TAREA A
Según la columna sobre el oficio de Joaquín Guzmán Avilés, ¿qué solicita él en ese documento?
TAREA B
Prosigue la columna sobre el oficio de Joaquín Guzmán Avilés a partir de su última oración.

TEXTO DE LECTURA
┏━━

Sergio González Levet
Sin tacto

El líder estatal del PAN, Joaquín Guzmán Avilés, ha decidido bien sacar la reelección ahora que termina su periodo.
​Eso está bien, es legal.
​Peeeero, para cumplir con el trámite, nuestro amigo envió un oficio a la instancia correspondiente, en el que solicita licencia para poder participar en el proceso de sucesión.
​Ese texto contiene una solicitud, pero también debiera ser un delito por la manera en que destroza la gramática más fundamental.


​El presidente estatal de un partido político tan importante debiera hacerse un espacio para tomar un curso de redacción básica, o cuando menos contratar un buen amanuense que le escriba en un castellano más o menos entendible.
​Me niego a aceptar que un político tan notable como el doctor Guzmán Avilés no ponga atención en el uso correcto del lenguaje, crucial para establecer comunicación con los militantes y los ciudadanos.
​Si no logra escribir o que le escriban bien un oficio tan básico, qué podemos esperar de ideas y acciones más importantes y complejas.
​Vamos al texto:
​El primer párrafo empieza en tercera persona, «El que suscribe» y pasa lindamente a la primera persona «en mi carácter».
​Y nos deja en veremos, porque pone un punto aparte sin completar la oración.
​Y así, lo que debería ser el predicado lo manda al siguiente párrafo.

┗━━

Datos de segmentación de páginas
┏━━

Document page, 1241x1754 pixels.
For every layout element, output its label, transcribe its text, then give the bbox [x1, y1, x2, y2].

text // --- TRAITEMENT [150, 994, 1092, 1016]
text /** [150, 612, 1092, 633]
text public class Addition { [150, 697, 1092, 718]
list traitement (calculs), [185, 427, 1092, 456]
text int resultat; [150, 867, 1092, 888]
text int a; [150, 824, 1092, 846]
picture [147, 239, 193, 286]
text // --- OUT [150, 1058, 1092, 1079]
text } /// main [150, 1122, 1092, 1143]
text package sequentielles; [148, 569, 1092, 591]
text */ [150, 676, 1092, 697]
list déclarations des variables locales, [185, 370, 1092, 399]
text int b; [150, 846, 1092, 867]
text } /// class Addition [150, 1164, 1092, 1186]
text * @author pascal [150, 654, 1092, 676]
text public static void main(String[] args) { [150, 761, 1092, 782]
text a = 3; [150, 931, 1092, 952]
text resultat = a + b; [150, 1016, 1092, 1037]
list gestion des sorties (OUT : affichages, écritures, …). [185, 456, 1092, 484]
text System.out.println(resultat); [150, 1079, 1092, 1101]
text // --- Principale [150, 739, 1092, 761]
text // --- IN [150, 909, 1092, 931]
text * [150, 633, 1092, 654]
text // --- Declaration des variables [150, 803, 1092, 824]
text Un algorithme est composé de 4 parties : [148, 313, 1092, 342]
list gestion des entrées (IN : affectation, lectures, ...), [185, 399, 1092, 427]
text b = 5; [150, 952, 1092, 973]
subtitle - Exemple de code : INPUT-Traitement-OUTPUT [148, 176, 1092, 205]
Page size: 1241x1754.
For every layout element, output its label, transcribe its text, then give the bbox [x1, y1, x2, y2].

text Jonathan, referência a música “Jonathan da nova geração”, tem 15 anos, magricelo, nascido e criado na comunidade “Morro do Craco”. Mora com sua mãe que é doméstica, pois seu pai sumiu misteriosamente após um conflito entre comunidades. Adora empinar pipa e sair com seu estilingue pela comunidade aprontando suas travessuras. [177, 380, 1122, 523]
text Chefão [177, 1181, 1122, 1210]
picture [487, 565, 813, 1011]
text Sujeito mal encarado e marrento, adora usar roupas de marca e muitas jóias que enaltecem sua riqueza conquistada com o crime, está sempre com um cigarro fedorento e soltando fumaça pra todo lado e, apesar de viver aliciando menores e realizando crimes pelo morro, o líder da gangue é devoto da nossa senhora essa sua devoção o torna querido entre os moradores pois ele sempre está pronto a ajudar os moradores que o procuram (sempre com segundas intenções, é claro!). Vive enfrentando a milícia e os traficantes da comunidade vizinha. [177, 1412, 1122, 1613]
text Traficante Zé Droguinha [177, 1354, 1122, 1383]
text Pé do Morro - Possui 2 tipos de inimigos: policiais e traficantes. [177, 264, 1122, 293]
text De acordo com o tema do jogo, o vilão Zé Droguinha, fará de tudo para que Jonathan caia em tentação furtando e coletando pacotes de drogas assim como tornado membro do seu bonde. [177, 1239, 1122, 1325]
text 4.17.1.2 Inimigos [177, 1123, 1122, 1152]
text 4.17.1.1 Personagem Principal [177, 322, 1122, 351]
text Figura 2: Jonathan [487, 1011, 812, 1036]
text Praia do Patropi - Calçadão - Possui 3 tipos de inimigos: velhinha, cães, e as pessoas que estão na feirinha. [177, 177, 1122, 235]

┗━━

RESPUESTA A
Licencia para poder participar en el proceso de sucesión.

RESPUESTA B
​Ahí se arranca con la fundamentación normativa de su petición, y se sigue con la ambigüedad de las personas verbales, pues «el que suscribe» no «solicita» sino «solicito».
​¡Y lo hace del cargo que «ostentó»! No del cargo que «ostento».
​Y ya del pésimo manejo de gerundios ni hablamos.
​Me cuesta trabajo entender cómo el Chapito o su asistente pasaron el examen de la materia de Español en quinto de primaria.
​En verdad espero que haya sido un dislate pasajero del líder panista y no la muestra de su poco interés por nuestro idioma.
​Hay muchos muchaches egresados de la Facultad de Letras de la UV que le podrían resolver este problema. Varios fueron alumnos míos y le puedo decir que manejan el lenguaje con maestría y elegancia. Sencillo.
​Joaquín Guzmán debe ser una persona preparada. Imaginen las recetas de un médico que redacta de manera tan lamentable.
​No estaría mal que pusiera a sus redactores a recitar el Silabario de San Miguel o mandarlos a la primaria nocturna.